*** Materials provided Section Begins ***

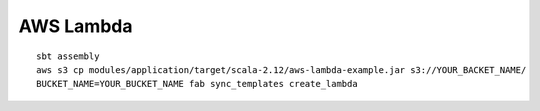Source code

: AWS Lambda
==========

::

  sbt assembly
  aws s3 cp modules/application/target/scala-2.12/aws-lambda-example.jar s3://YOUR_BACKET_NAME/
  BUCKET_NAME=YOUR_BUCKET_NAME fab sync_templates create_lambda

*** Materials provided Section Ends ***

Problem requirements
Please print every record exactly, leaving out the pictures.

Written reply
Source code

: AWS Lambda
==========

::

  sbt assembly
  aws s3 cp modules/application/target/scala-2.12/aws-lambda-example.jar s3://YOUR_BACKET_NAME/
  BUCKET_NAME=YOUR_BUCKET_NAME fab sync_templates create_lambda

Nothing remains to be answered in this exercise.